> Transcribed page contents:
[Start of Attachment]
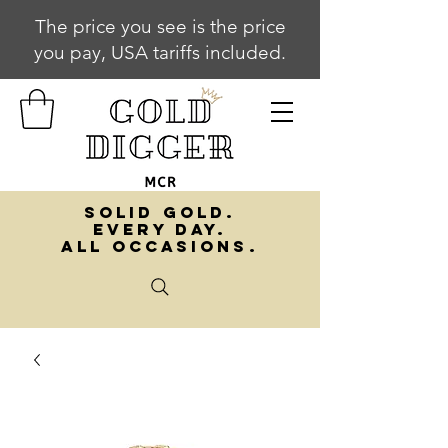
The price you see is the price
you pay, USA tariffs included.
SOLID GOLD.
EVERY DAY.
ALL OCCASIONS.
[End of Attachment]
> Task: Transcribe the data verbatim. No picture belongs in the result.

> Answer to this problem:
The price you see is the price
you pay, USA tariffs included.
SOLID GOLD.
EVERY DAY.
ALL OCCASIONS.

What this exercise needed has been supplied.